Defense counsel argued that the prosecutor's reason for removing veniremember Turner was not race-neutral because "[i]f they were opposed to the death penalty at the time that we did the voir dire of the panel, he should have made a motion for cause at that time." R. 771. We reject that argument. "Although a juror's reservations about the death penalty may not be sufficient for a challenge for cause, his view may constitute a reasonable explanation for the exercise of a peremptory strike. See Fisher v. State, 587 So.2d 1027 (Ala.Crim.App.), cert. denied, 587 So.2d 1039 (Ala.1991)[, cert. denied, 503 U.S. 941, 112 S.Ct. 1486, 117 L.Ed.2d 628 (1992) ]." Johnson v. State, 620 So.2d 679, 696 (Ala.Cr.App.1992), reversed on other grounds, 620 So.2d 709 (Ala.1993), on remand, 620 So.2d 714 (Ala.Cr.App.), cert. denied, 510 U.S. 905, 114 S.Ct. 285, 126 L.Ed.2d 235 (1993).

However, having only a printed record of the voir dire to review leaves much to be desired. Viewing Turner's responses in the light most favorable to the State, we cannot state that those responses affirmatively support the prosecutor's reason, i.e., that this veniremember "indicated that he would not go along with the death penalty." R. 768. However, it does appear that at least at one point the prosecutor expressed some concern about Turner's willingness to impose the death penalty.

In explaining his reasons for his peremptory strikes under oath, the prosecutor stated, "Since I've been the district attorney there has never been any pattern of showing any attempt by the State of Alabama to discriminate [against] anyone on the basis of race." R. 771. The prosecutor listed nine white veniremembers he had struck because they "indicated a reluctance toward the imposition of the death penalty." R. 769-771.

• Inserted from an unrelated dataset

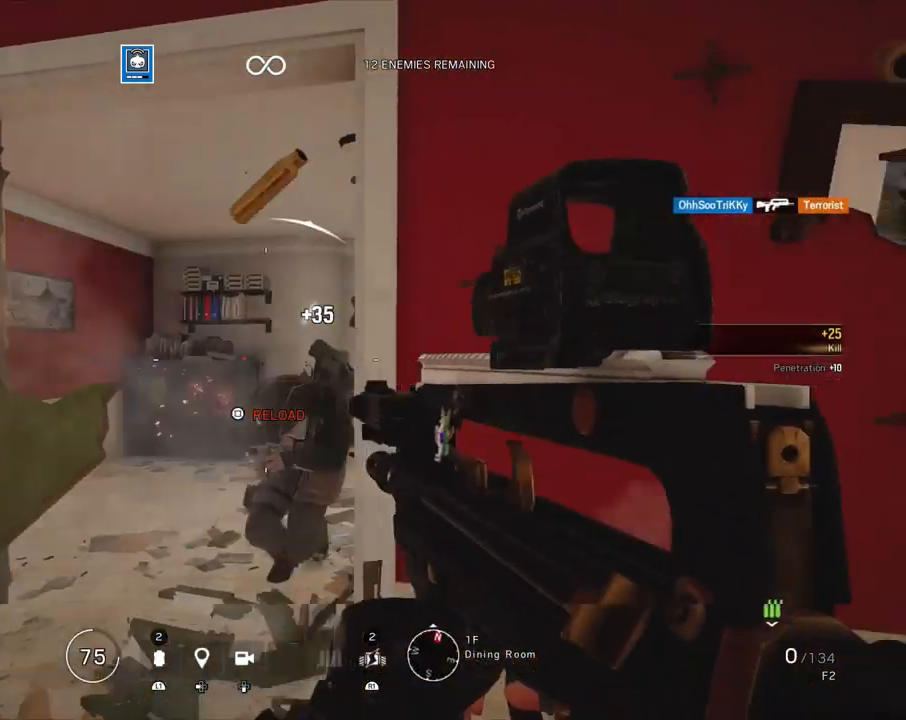
{"buttons": [], "left_stick": "down-right", "right_stick": "left", "events": [[50, "R2", "down"], [83, "SQUARE", "down"], [150, "SQUARE", "up"], [217, "R2", "up"], [283, "right_stick", "left"], [350, "R2", "down"], [483, "R2", "up"], [483, "left_stick", "down-right"]]}
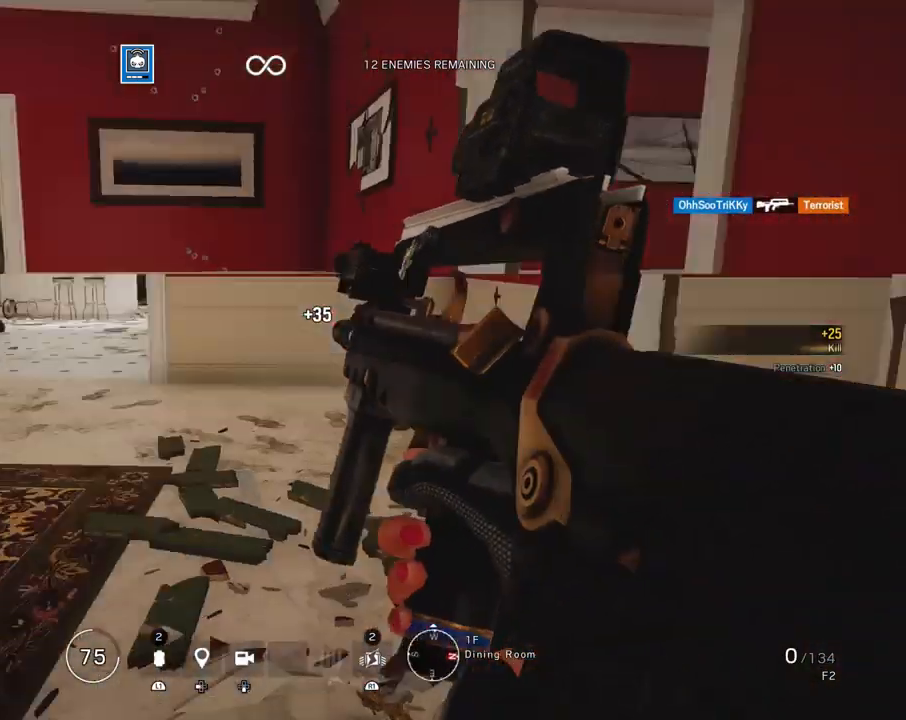
{"buttons": [], "left_stick": "center", "right_stick": "center", "events": [[33, "right_stick", "center"], [317, "left_stick", "center"]]}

Even if we assume that the prosecutor was wrong in his assessment of veniremember Turner's attitude toward the death penalty, we would not be convinced that his reason for striking Turner was a sham or a pretext. " 'A prosecutor may strike from mistake, as long as the assumptions involved are based on an honest belief and are racially neutral.' " Reese v. City of Dothan, 642 So.2d 511 (Ala.Cr.App.1993).

"The relevant inquiry in a case of discrimination is whether the prosecutor intended to so discriminate. 'We appreciate that it is impossible to know what...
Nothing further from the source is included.